We see this so clearly when someone with a normal voice becomes jealous of the gifted singer who always gets to sing solos. They shake their fist at God: “Why did You give that person those gifts instead of me?” The only way we could feel that way is if the real reason we desire gifts is to feed our own desires for fulfillment, satisfaction, and significance. The answer to the jealous question is pretty clear: because God wanted that person to use them.

What Would Jesus Draw?

If we have opinions about how we should use our gifts, we can bet that God does too. That brings up the question of the big art: what does God want from Christian artists? Books upon books have been written on the subject. Some people believe that Christian art should be recognizably distinct from all other art. Others think the only purpose for a Christian to make art is to evangelize. And still, others hate the very idea of Christian art or being labeled a Christian artist.

I suspect that – as usual – the truth lies somewhere in the middle of it all. But even if we can’t agree on the details of God’s plan for His artists, we can certainly agree that He does have opinions on what art we should make, how we should make it, and what it should be about.

One of my friends is an incredible wood sculptor, and when he became a Christian, he developed the habit of prayerfully approaching his art.

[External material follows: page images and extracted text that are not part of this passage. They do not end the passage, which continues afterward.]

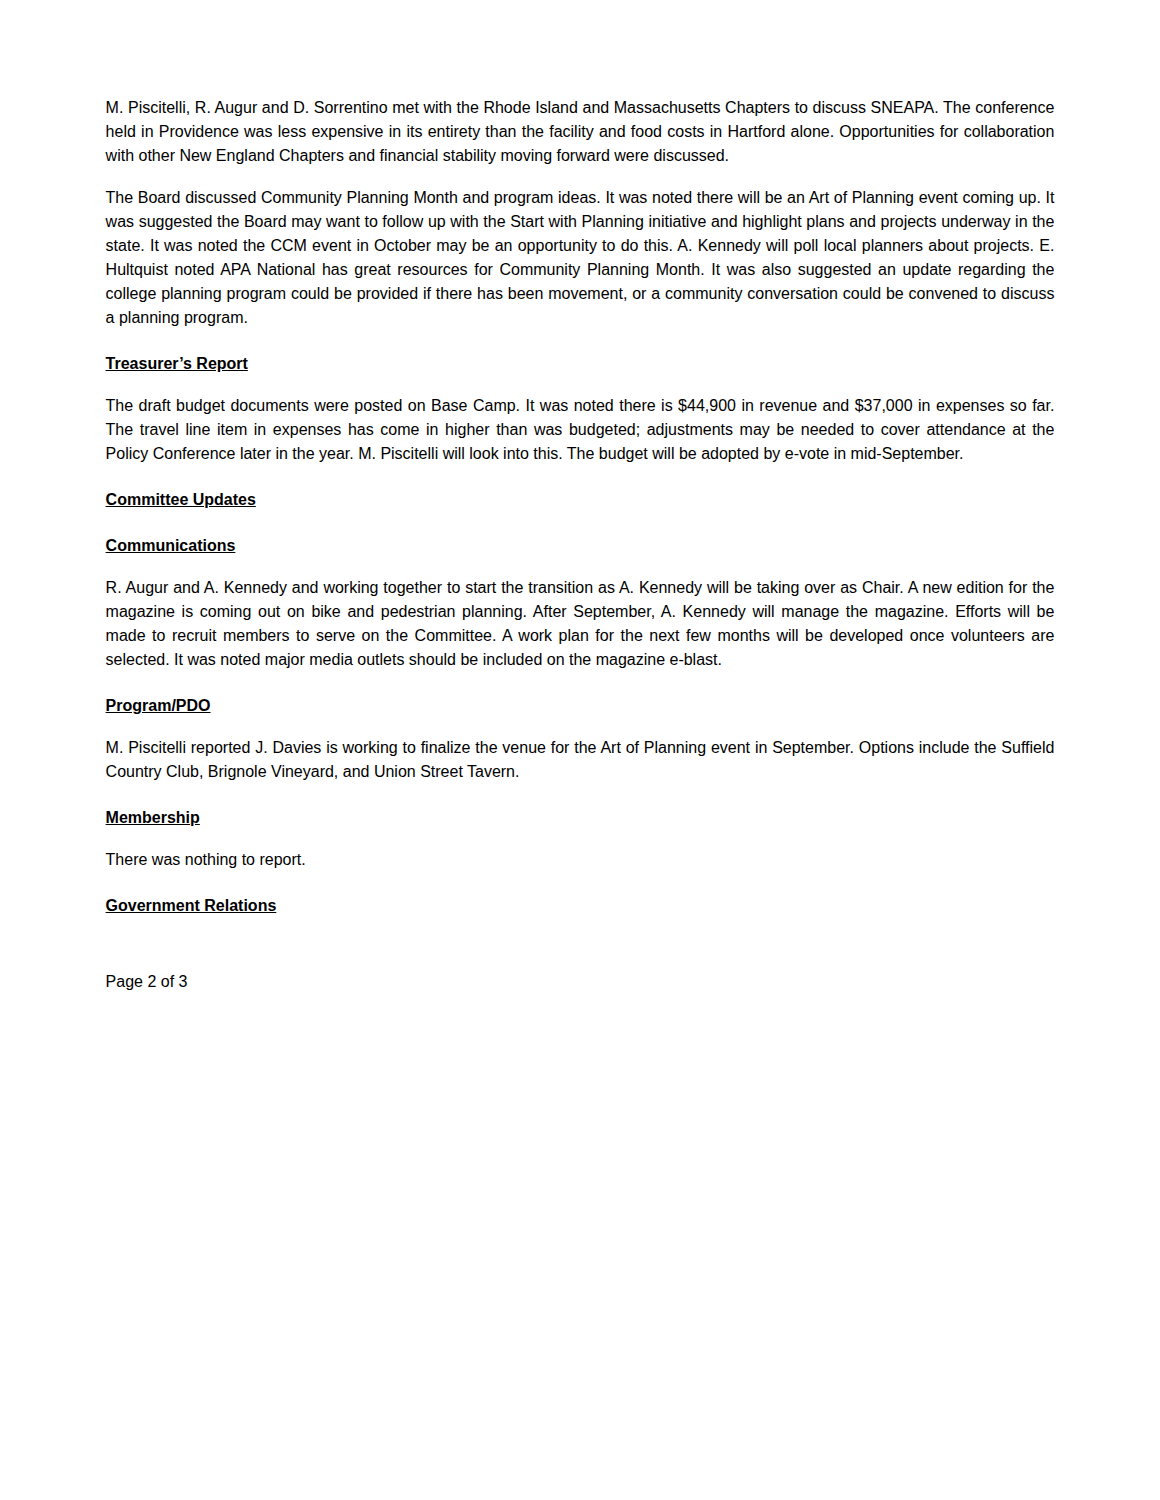M. Piscitelli, R. Augur and D. Sorrentino met with the Rhode Island and Massachusetts Chapters to discuss SNEAPA. The conference held in Providence was less expensive in its entirety than the facility and food costs in Hartford alone. Opportunities for collaboration with other New England Chapters and financial stability moving forward were discussed.
The Board discussed Community Planning Month and program ideas. It was noted there will be an Art of Planning event coming up. It was suggested the Board may want to follow up with the Start with Planning initiative and highlight plans and projects underway in the state. It was noted the CCM event in October may be an opportunity to do this. A. Kennedy will poll local planners about projects. E. Hultquist noted APA National has great resources for Community Planning Month. It was also suggested an update regarding the college planning program could be provided if there has been movement, or a community conversation could be convened to discuss a planning program.
Treasurer’s Report
The draft budget documents were posted on Base Camp. It was noted there is $44,900 in revenue and $37,000 in expenses so far. The travel line item in expenses has come in higher than was budgeted; adjustments may be needed to cover attendance at the Policy Conference later in the year. M. Piscitelli will look into this. The budget will be adopted by e-vote in mid-September.
Committee Updates
Communications
R. Augur and A. Kennedy and working together to start the transition as A. Kennedy will be taking over as Chair. A new edition for the magazine is coming out on bike and pedestrian planning. After September, A. Kennedy will manage the magazine. Efforts will be made to recruit members to serve on the Committee. A work plan for the next few months will be developed once volunteers are selected. It was noted major media outlets should be included on the magazine e-blast.
Program/PDO
M. Piscitelli reported J. Davies is working to finalize the venue for the Art of Planning event in September. Options include the Suffield Country Club, Brignole Vineyard, and Union Street Tavern.
Membership
There was nothing to report.
Government Relations
Page 2 of 3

For him, the artistic process is a way of listening to God and allowing God to lead him.

Giving up independence and control is difficult for any of us, and artists are no exception. We are steeped in a culture that tells us to be ourselves, do our thing, and find the way we’re special. But what if God is quietly calling us to something more humble, more others-focused, and more about Him than about us? To directly connecting our creating to our walk of faith? To following Him even in the way we make art?

For the Non-artist

The way we use art as non-artists is also important. Are we decorating our houses to show off our good taste, or to make our friends and family feel safe, welcome, and at home? Are we using movies and TV to create memories with our families and friends, or are we spending hours and hours alone bingeing on empty entertainment on Netflix?

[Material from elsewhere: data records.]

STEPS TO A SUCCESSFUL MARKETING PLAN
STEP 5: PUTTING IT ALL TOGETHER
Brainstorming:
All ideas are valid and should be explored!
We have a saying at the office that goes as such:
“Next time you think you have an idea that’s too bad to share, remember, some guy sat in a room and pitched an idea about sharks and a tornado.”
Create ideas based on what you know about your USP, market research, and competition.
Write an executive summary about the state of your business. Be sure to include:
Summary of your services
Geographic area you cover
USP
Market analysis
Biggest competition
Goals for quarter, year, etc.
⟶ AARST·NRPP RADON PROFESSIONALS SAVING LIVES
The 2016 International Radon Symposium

Anytime we expose ourselves to art (whether we pay for it or not), we participate in it, for better or worse. Are we paying attention to the art we participate in and support? Are we watching movies and TV shows that are teaching us and challenging us, or are we simply reinforcing the consumerism and self-centeredness that our culture has taught us? Are we supporting our creative friends and local community of artists, or are we primarily driving the Hollywood machine and hanging prints of paintings by dead white guys?

The End

Whether we’re working artists, hobby artists, or simply art appreciators, we all participate in art all the time. We may not perceive a deep connection between art and our lives, but we are immersed in it constantly. Could we say “I like the English language, but it isn’t directly connected to my walk of faith”? Of course not! English is how I have learned and expressed every idea I have ever communicated, and it happens to be the language in which I read the Bible. We can’t divorce language from the shaping impact it has on our worldview.

My prayer is that we as we mature spiritually we are able to recognize and harness the powerful connection between art – this mysterious spiritual language – and our faith – our lifelong journey of obedience and trust.